Bruxelles, 20/05/2011 (Agence Europe) - Les ministres de l'UE chargés de l'Aménagement du territoire ont approuvé, jeudi 19 mai lors de leur réunion informelle à Gödöllö, la stratégie d'aménagement du territoire de l'UE valable jusqu'en 2020. Présentée par la présidence hongroise de l'UE, cette stratégie jette les bases d'une nouvelle politique régionale.
Tamás Fellegi, ministre hongrois du Développement national, s'est félicité de l'accueil réservé par les ministres à cette version révisée de l'agenda territorial de 2007, demandée à la Hongrie en 2009 par les États membres. « Nos expériences relatives au réexamen du premier agenda territorial en 2007 et les leçons tirées par les États membres ont prouvé que, si l'on veut renforcer la cohésion territoriale, il faut plus d'action, non par la définition de nouveaux objectifs mais par une adaptation minutieuse de celles qui existaient déjà, et de leur niveau pour des mesures opérationnelles », a déclaré Tamás Fellegi.
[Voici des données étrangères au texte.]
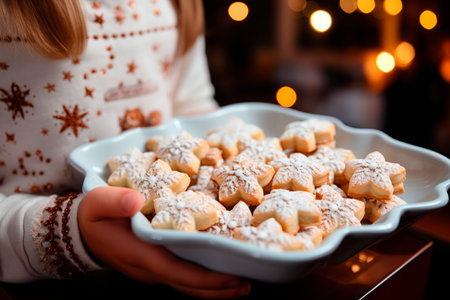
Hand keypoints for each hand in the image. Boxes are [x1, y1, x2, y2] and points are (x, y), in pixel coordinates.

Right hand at [78, 186, 249, 298]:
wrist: (83, 231)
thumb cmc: (93, 215)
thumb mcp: (97, 202)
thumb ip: (114, 201)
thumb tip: (135, 200)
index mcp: (140, 253)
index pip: (176, 271)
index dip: (204, 278)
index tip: (232, 277)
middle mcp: (150, 267)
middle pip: (188, 284)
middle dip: (217, 287)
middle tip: (247, 284)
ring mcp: (154, 268)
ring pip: (187, 283)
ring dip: (214, 286)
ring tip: (242, 283)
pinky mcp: (157, 263)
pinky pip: (183, 274)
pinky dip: (202, 277)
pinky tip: (219, 270)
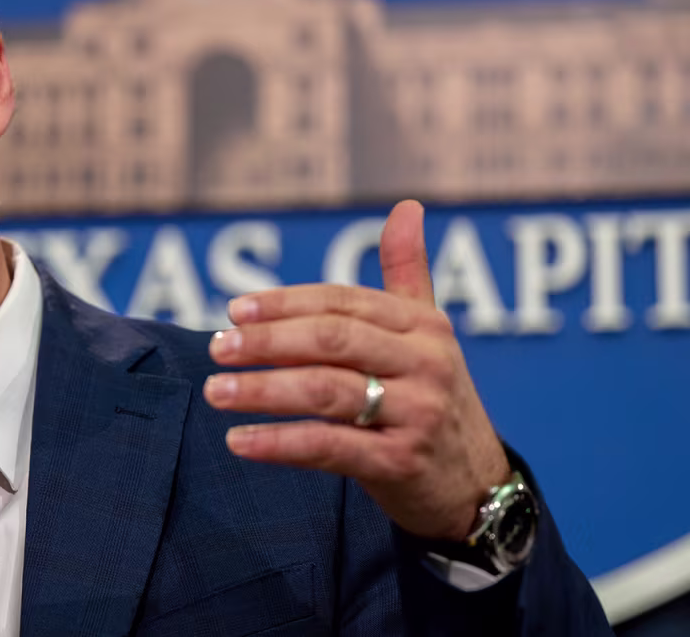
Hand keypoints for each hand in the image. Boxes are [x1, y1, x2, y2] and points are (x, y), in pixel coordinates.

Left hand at [203, 199, 509, 540]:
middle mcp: (425, 365)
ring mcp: (416, 415)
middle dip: (267, 341)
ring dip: (262, 390)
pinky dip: (280, 443)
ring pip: (325, 391)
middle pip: (331, 340)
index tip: (235, 311)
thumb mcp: (428, 334)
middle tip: (216, 347)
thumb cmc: (433, 397)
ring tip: (216, 391)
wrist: (476, 485)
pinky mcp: (401, 464)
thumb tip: (407, 205)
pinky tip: (240, 441)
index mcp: (423, 326)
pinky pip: (329, 448)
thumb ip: (406, 271)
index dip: (285, 303)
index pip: (342, 302)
Ce réexamen était nécessaire vu les nombreux défis auxquels sont confrontés les États membres. En outre, la cohésion territoriale est devenue un objectif de l'Union, au même titre que la cohésion économique et sociale depuis l'entrée en vigueur du traité de Lisbonne, souligne le ministre dans un communiqué. Le nouvel agenda territorial est adapté à la stratégie UE 2020, qui reflète les conclusions du 5ème rapport sur la cohésion de la Commission et ouvre de nouveaux horizons en matière territoriale et de développement intégré, a ajouté M. Fellegi. Le but de la présidence hongroise est de pouvoir développer les régions et les secteurs en fonction de leurs spécificités afin d'accroître leurs chances de réussite, a conclu Tamás Fellegi.
Mercedes Bresso, présidente du Comité des Régions (CdR), a mis en exergue les points qu'elle estimait essentiels: (1) l'objectif de cohésion territoriale doit: se traduire concrètement dans la conception et la mise en œuvre des politiques majeures européennes. Cela signifie qu'il faut recourir de manière plus systématique à des analyses d'impact territorial ; - se retrouver dans la nouvelle structure de la politique de cohésion comme un axe prioritaire ou comme un sous-objectif afin de mieux soutenir les régions à spécificités territoriales (îles, montagnes, etc.) et pour financer des projets s'inscrivant dans des démarches territoriales infrarégionales ; (2) il faut que des indicateurs complémentaires soient utilisés, afin de mieux refléter les problèmes spécifiques de cohésion sociale et territoriale (disparités infrarégionales, inégalités de revenus, etc.) ; (3) les programmes transnationaux doivent venir en appui aux stratégies macro-régionales existantes ; (4) le GECT (groupement européen de coopération territoriale) est un instrument précieux pour faciliter les coopérations, notamment transfrontalières. Il doit être soutenu, simplifié et développé. (G.B.)